“新幹線のファーストクラス”として、東北・北海道新幹線と北陸新幹線で導入されている特別車両「グランクラス」。そんな新幹線の最上位座席が2011年の営業開始以来、初めてとなる大々的な車内サービスのリニューアルを実施します。

実際にサービス内容が刷新されるのは4月1日から。どんな内容に変更されるのか。そして、その狙いとは? 報道陣向けに一足早く公開されたグランクラスの新車内サービスを深掘りします。


座席で味わう“沿線の逸品”

3月28日、JR東京駅の新幹線ホームに、東北・北海道新幹線の緑色の車両が入線してきました。この列車の10号車が、撮影用に用意されたグランクラスの車両。車内に入ると、3列シートのゆったりとした空間が広がります。

新幹線の中とは思えない、座り心地の良いシートに座って、取材の準備を進めていると、大宮駅を過ぎた辺りで、アテンダントが丁寧な接客で、いくつかの軽食を用意してくれました。

その中の1つが、四角い箱に入った、新しい茶菓。JR東日本のクルーズトレイン「TRAIN SUITE四季島」と「ホテルメトロポリタンエドモント」で総料理長を務める岩崎均さんが監修したパウンドケーキです。


駒ケ岳山麓で生産された「くりりんかぼちゃ」を使用したパウンドケーキ

東北・北海道新幹線沿線の北海道・駒ケ岳山麓にある「みよい農園」で育てられた「くりりんかぼちゃ」を使用。かぼちゃの糖度の高さを生かしつつ、生姜をアクセントにした、しっとりとした食感が特徴です。

続いてアテンダントが用意してくれたのが日本酒。この日乗車したのは東北・北海道新幹線だったので、沿線にある宮城県の新澤醸造店が製造した「伯楽星 純米大吟醸」でした。

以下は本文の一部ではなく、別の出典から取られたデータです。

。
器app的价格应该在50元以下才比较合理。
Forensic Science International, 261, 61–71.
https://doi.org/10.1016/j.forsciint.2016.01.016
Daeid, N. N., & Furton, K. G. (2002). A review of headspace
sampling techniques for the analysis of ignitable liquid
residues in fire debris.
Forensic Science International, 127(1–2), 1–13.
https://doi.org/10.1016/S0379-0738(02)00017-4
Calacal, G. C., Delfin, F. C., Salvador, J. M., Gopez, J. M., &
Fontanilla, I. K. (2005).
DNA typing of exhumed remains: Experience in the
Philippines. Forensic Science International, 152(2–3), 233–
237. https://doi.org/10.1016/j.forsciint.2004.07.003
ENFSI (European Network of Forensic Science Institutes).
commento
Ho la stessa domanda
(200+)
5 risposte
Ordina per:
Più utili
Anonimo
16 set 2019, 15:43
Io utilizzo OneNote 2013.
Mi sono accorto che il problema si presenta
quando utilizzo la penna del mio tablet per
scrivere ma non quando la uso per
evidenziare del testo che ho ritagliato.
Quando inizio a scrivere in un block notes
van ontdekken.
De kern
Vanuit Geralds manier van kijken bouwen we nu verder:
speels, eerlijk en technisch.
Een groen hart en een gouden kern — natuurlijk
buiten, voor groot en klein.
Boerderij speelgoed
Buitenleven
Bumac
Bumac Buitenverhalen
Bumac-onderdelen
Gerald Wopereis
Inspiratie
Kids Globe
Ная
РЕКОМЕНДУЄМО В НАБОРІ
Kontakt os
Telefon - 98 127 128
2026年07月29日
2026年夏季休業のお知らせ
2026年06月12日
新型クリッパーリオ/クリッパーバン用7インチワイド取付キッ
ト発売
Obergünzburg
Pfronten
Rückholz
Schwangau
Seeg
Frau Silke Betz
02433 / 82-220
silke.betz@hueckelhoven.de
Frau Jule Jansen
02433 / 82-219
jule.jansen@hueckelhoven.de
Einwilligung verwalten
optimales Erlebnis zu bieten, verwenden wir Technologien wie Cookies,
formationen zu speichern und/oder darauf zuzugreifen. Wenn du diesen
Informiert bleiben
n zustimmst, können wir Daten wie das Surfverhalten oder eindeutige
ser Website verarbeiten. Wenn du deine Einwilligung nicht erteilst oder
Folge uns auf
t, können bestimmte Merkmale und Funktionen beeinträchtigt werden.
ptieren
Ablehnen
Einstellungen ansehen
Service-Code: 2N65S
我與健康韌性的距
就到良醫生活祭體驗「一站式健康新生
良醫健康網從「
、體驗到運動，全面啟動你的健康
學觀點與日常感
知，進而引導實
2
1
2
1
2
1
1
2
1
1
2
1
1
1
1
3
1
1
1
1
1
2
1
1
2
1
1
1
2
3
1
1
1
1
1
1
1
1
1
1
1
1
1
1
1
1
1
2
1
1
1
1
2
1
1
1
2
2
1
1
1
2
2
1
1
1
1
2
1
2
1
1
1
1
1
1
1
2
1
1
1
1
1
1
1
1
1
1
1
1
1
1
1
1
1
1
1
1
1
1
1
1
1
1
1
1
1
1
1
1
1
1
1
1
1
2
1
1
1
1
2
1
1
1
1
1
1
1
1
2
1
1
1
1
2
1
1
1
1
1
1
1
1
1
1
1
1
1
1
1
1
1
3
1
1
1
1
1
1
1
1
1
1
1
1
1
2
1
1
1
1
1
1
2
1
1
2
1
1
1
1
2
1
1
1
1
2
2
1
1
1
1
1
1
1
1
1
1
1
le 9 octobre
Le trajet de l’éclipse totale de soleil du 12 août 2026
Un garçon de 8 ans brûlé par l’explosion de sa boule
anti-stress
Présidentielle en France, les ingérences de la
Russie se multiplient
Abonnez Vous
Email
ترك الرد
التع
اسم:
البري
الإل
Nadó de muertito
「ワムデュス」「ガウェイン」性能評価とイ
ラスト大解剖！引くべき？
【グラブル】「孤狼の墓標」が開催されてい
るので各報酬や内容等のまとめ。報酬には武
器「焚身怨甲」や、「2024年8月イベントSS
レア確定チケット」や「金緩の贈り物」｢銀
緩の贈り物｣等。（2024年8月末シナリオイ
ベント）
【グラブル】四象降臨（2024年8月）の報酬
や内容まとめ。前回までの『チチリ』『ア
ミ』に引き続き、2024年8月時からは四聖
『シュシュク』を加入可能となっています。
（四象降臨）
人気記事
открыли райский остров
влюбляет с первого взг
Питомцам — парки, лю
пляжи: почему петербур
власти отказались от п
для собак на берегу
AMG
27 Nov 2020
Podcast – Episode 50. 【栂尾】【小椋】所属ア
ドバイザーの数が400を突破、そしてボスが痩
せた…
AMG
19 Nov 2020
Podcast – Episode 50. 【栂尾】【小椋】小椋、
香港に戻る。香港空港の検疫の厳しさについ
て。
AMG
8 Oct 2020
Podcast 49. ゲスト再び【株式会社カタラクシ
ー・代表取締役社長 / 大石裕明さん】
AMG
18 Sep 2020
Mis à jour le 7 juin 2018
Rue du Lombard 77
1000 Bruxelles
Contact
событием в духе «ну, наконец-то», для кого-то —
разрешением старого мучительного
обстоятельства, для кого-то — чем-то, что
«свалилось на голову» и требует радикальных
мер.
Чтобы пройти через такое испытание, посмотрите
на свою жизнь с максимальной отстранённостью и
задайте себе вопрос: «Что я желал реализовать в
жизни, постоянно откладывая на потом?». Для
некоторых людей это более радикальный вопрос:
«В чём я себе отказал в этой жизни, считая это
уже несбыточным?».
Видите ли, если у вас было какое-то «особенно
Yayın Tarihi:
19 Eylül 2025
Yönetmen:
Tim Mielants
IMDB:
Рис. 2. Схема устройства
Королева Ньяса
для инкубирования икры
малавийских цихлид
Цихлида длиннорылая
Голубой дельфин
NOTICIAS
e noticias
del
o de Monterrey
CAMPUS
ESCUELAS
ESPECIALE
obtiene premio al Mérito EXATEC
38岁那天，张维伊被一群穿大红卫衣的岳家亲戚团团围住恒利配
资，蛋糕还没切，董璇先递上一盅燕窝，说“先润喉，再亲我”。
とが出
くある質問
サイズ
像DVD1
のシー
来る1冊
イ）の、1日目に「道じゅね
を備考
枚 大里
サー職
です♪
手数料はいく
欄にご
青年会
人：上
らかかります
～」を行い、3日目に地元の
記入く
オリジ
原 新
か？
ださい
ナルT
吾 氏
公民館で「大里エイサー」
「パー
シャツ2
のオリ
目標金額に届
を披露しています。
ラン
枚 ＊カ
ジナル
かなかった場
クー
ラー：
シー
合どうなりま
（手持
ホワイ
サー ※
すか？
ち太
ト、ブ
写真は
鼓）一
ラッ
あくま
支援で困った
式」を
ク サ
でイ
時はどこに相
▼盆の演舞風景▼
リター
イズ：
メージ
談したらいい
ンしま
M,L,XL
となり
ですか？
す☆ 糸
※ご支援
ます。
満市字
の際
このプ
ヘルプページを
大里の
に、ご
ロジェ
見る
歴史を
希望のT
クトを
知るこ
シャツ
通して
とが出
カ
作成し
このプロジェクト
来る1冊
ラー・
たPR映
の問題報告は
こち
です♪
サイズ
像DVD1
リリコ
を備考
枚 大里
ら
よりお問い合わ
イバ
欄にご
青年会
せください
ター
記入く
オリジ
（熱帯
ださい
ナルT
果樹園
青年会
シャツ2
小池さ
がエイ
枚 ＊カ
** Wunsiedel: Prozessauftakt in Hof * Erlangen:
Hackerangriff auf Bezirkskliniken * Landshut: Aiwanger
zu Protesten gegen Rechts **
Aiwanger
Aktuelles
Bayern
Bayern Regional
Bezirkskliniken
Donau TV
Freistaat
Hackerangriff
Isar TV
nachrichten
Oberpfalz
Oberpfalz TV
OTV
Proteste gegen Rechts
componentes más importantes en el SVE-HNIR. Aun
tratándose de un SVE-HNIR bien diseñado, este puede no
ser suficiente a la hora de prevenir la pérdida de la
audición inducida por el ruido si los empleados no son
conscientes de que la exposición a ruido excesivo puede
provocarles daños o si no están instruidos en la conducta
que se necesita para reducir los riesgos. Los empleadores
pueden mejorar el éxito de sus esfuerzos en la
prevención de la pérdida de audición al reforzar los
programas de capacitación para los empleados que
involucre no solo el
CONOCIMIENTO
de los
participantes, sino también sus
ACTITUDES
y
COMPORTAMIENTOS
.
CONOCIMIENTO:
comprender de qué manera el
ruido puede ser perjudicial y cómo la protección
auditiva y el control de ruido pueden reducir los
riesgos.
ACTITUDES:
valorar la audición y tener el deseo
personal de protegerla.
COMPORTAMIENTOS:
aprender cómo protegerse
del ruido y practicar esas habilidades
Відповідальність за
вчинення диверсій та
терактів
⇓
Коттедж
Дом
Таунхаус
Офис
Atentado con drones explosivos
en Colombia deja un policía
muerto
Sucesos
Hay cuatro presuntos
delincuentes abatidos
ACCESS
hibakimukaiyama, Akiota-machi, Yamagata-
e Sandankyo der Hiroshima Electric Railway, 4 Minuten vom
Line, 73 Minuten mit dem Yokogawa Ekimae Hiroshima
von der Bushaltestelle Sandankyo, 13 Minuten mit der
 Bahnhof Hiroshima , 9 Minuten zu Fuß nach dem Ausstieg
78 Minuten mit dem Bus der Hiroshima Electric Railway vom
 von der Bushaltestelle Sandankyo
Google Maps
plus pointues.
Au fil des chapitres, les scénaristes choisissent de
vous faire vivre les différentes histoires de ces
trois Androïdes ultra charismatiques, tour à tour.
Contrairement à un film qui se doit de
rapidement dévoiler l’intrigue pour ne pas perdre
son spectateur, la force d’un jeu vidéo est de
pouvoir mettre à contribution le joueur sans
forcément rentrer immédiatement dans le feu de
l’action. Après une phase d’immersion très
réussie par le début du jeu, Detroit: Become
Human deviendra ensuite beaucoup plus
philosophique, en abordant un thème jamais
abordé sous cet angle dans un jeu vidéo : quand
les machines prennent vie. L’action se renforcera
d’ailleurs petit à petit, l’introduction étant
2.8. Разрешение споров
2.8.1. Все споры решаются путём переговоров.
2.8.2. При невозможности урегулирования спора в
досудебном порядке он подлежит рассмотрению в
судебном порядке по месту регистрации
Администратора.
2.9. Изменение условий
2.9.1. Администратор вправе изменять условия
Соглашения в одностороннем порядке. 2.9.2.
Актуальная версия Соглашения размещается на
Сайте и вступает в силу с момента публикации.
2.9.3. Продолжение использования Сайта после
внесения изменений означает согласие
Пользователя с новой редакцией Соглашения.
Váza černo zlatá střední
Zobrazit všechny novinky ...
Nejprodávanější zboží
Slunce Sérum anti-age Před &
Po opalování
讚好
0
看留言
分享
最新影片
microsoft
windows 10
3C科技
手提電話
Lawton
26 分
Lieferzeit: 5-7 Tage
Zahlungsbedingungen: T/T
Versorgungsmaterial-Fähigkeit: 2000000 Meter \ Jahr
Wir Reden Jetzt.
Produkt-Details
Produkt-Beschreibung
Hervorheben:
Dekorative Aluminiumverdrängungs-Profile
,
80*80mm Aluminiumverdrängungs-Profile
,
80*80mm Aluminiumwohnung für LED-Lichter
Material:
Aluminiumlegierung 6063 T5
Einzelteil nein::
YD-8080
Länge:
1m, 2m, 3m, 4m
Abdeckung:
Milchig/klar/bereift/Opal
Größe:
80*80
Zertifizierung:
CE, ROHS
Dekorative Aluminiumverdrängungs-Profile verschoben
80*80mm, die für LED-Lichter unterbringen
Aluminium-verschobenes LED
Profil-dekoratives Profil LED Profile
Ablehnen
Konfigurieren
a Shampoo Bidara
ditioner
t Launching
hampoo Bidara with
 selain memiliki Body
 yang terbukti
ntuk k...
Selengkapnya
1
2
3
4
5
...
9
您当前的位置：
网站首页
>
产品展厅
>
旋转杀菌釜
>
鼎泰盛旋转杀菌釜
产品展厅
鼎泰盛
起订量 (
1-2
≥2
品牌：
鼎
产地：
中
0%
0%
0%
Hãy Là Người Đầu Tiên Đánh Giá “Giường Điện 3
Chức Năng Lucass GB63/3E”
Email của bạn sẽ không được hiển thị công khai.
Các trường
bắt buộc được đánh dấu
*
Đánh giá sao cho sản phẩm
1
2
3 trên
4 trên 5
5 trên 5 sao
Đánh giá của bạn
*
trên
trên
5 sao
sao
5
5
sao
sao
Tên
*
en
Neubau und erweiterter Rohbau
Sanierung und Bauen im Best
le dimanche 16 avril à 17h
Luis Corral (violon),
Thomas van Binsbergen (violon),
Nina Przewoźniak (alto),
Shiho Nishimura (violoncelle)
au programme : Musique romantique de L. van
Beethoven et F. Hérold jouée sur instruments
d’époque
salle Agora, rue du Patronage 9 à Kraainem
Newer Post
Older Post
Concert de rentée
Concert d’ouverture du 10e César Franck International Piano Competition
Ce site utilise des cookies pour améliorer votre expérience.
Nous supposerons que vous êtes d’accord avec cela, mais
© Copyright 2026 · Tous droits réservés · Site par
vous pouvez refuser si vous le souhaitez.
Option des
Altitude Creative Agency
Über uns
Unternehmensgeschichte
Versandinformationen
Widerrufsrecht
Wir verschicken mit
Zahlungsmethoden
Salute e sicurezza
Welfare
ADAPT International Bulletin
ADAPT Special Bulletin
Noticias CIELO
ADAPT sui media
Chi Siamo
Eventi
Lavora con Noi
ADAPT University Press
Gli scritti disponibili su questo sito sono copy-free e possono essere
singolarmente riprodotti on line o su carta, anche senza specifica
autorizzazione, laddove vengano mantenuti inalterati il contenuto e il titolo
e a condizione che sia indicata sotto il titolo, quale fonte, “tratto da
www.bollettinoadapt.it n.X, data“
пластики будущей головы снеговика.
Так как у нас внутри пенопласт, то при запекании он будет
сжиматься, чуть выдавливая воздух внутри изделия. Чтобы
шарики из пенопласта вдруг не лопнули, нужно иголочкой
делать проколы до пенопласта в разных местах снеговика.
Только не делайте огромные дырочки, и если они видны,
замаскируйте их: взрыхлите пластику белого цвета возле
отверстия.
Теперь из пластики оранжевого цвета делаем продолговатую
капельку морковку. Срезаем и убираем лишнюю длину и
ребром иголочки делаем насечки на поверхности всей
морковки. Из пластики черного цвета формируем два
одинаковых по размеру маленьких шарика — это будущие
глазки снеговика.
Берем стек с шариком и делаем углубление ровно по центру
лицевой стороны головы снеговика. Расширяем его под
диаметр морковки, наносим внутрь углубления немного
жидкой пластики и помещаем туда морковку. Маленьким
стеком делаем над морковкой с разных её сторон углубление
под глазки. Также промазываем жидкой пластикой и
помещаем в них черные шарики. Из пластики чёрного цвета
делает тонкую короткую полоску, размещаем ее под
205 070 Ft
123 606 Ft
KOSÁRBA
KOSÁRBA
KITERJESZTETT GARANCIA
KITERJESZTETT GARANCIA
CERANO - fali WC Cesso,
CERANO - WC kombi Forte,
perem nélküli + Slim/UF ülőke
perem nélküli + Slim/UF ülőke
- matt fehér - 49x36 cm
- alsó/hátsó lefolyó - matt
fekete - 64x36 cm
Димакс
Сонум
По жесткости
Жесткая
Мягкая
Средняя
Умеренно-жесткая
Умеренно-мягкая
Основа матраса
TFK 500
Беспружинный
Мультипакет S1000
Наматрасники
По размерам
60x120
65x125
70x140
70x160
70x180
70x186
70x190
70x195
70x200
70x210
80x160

東北・北海道新幹線で提供される「伯楽星 純米大吟醸」

この日本酒は、国際コンクールで最優秀賞を受賞した経験を持つ醸造集団と、「伯楽星」ブランドで知られる蔵元が、“究極の食中酒”を目指して製造した逸品だといいます。

北陸新幹線では、石川県の車多酒造が手掛けた「天狗舞 純米大吟醸50」が提供されます。こちらは「現代の名工」を受賞した杜氏の一番弟子が製造を指揮。熟成度を抑えた軽快なうま味と、きれいな酸味が特徴になっています。